Ryan Edwards

Personal information
- Date of birth: January 28, 1976 (age 50)
- Place of birth: Fremont, California, U.S.
- Height: 6 ft 1 in (1.85 m)
- Position: Defender

Youth career
- 0000–1993: Mission San Jose Warriors

College career
- Years: Team / Apps / (Gls)
- 1994–1997: Washington Huskies

Senior career*
- Years: Team / Apps / (Gls)
- 1996–1997: Spokane Shadow
- 1998: Seattle Sounders / 3 / (0)
- 1999–2000: San Francisco Bay Seals / 40 / (5)
- 2000: → San Jose Earthquakes (loan) / 1 / (0)
- 2001–2005: Seattle Sounders / 124 / (10)
- Total:  / 168 / (15)

Managerial career
- 2005–2006: Bellevue Bulldogs (assistant)
- 2006–2008: Saint Mary's Gaels (assistant)

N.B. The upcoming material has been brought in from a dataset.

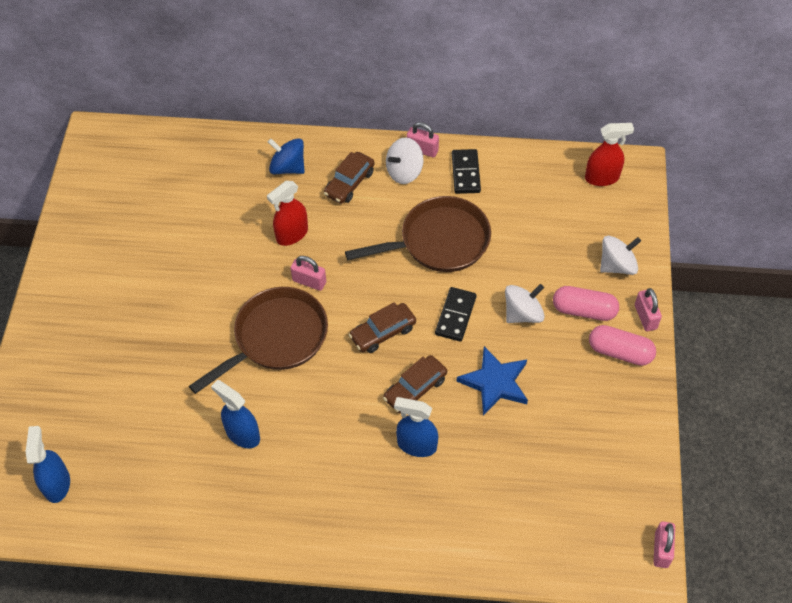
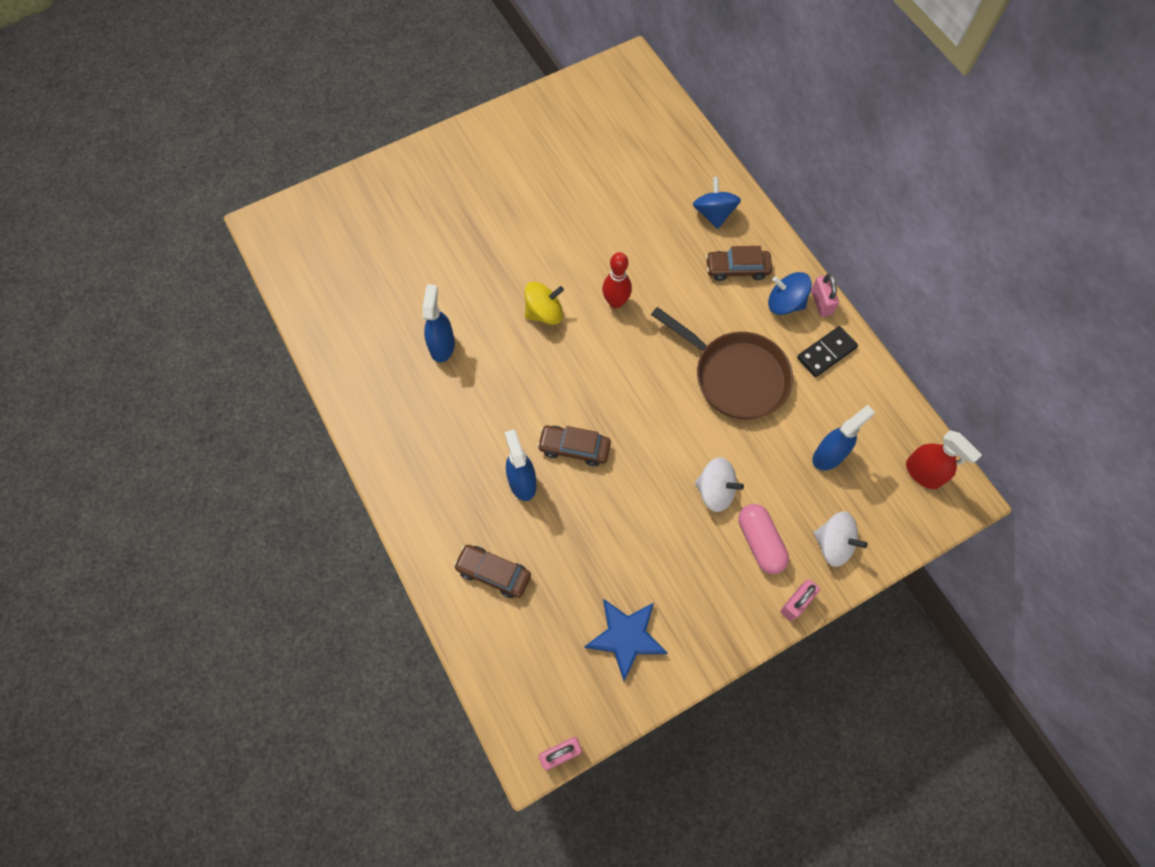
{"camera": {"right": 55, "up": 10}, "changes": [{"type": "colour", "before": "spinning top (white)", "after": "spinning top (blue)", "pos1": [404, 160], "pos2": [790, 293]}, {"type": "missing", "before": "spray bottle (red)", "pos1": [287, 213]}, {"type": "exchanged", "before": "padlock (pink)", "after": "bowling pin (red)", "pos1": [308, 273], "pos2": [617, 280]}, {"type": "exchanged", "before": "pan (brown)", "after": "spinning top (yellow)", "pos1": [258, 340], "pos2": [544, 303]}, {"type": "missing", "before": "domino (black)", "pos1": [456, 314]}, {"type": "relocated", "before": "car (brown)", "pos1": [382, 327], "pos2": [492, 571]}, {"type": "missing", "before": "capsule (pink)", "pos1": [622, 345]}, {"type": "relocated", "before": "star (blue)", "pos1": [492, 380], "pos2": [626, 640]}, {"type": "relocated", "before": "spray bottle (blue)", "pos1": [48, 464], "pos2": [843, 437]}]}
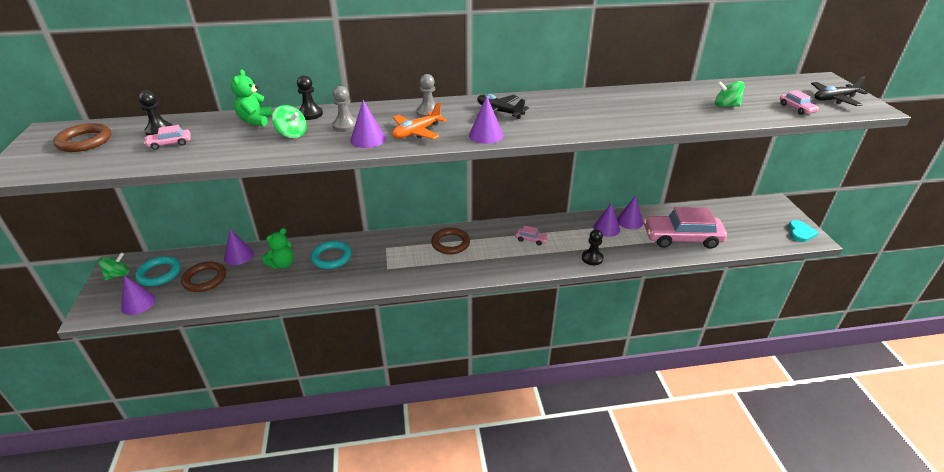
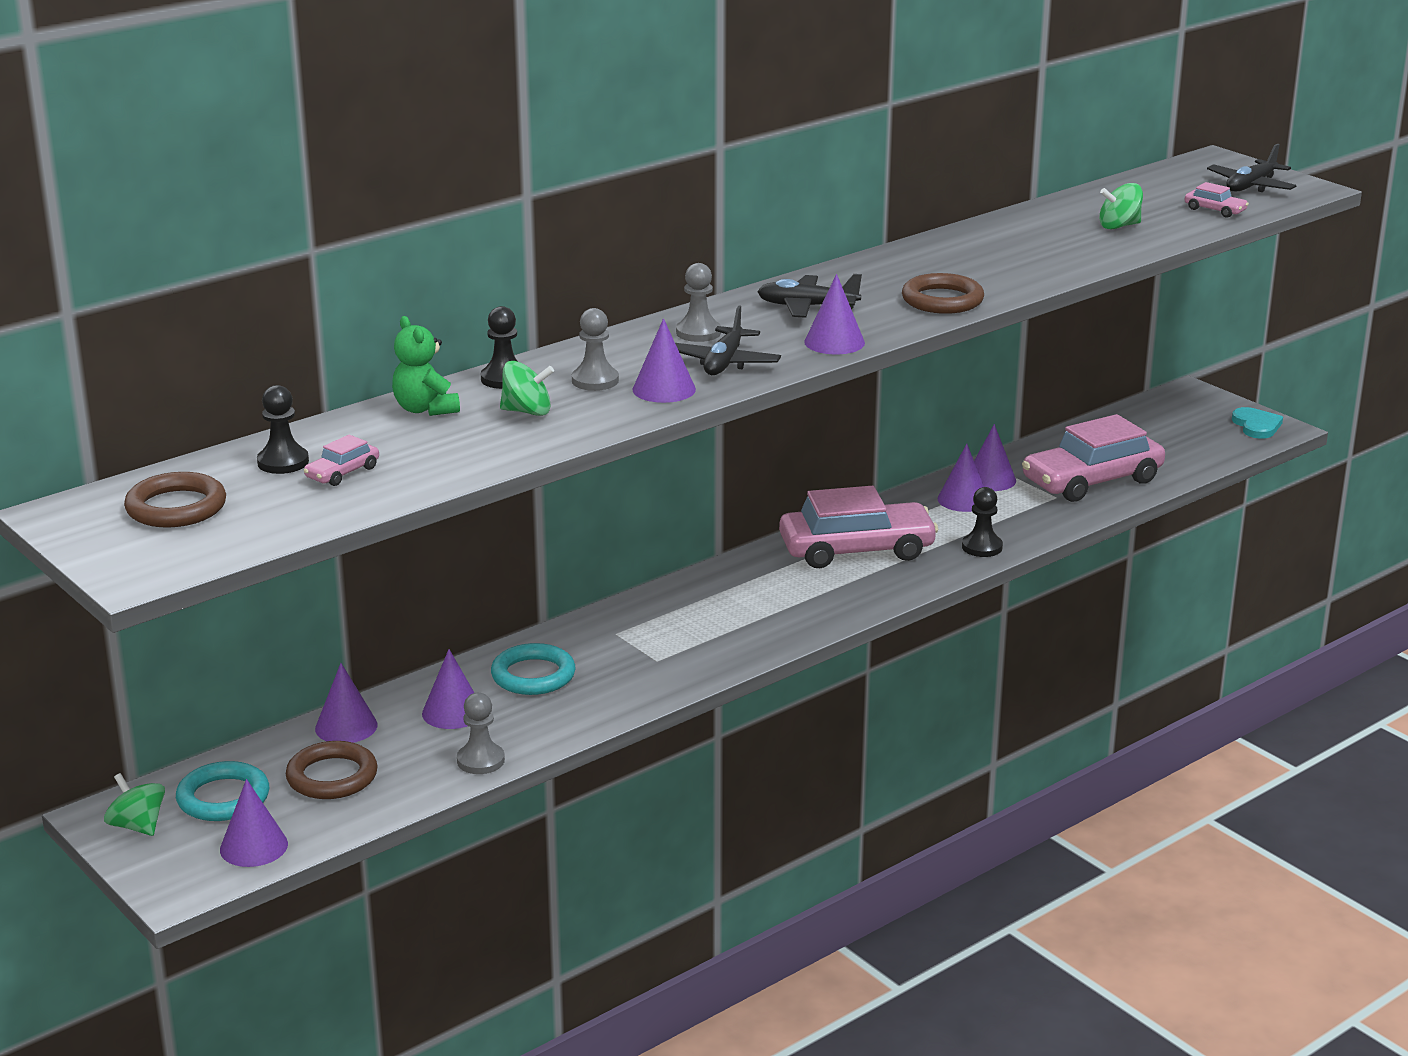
{"camera": {"right": -30, "up": -10}, "changes": [{"type": "colour", "before": "plane (orange)", "after": "plane (black)", "pos1": [419, 120], "pos2": [728, 340]}, {"type": "size", "before": "car (pink)", "pos1": [531, 235], "pos2": [858, 527], "scale": 2.43}, {"type": "exchanged", "before": "teddy bear (green)", "after": "cone (purple)", "pos1": [278, 248], "pos2": [448, 689]}, {"type": "relocated", "before": "ring (brown)", "pos1": [450, 241], "pos2": [943, 293]}, {"type": "spun", "before": "spinning top (green)", "pos1": [114, 266], "pos2": [134, 804], "turn": -60}, {"type": "appeared", "after": "pawn (grey)", "pos2": [481, 733]}]}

= Ryan Edwards (American soccer) =

American soccer player

Ryan Edwards (born January 28, 1976) is an American retired soccer defender who played professionally in the USL First Division and Major League Soccer, now gracing the recreational soccer fields of Northern California as a member of North Tam United.

==Player==

===Youth===
Edwards graduated from Mission San Jose High School in Fremont, California, where he led the league in scoring and was named most valuable player by the San Jose Mercury News. The Mission High School men's soccer team won the state championship Edwards' junior and senior seasons. Edwards attended the University of Washington, playing on the men's soccer team from 1994 to 1997. In 1995 and 1997, he also played for the Spokane Shadow during the collegiate off-season.

===Professional career===
In April 1998, Edwards turned professional with the Seattle Sounders of the USL A-League. In February 1999, the Sounders traded Edwards to the Bay Area Seals for Bill May. Edwards spent two seasons with the Seals. In August 2000, the Seals sent him on loan to the San Jose Earthquakes for a game against the Los Angeles Galaxy. In November 2000, the Seals withdrew from the league. In 2001, Edwards returned to the Sounders as a free agent. From that point on, he became one of the team's leaders in all-time minutes played and was voted to Team of the Week numerous times. He remained with Seattle until his retirement after the 2005 season. That year, the Sounders won the league title against the Richmond Kickers.

===Over 40s career===
In 2017, Edwards joined North Tam United in the Marin Over-40s League.

==Coaching career==
During his years with the Sounders, Edwards served as an assistant coach with Bellevue Community College. In 2006, Edwards became an assistant coach to the Saint Mary's College of California men's soccer team.

==Personal life==
Edwards resides in Marin County, California, with his wife, Carly.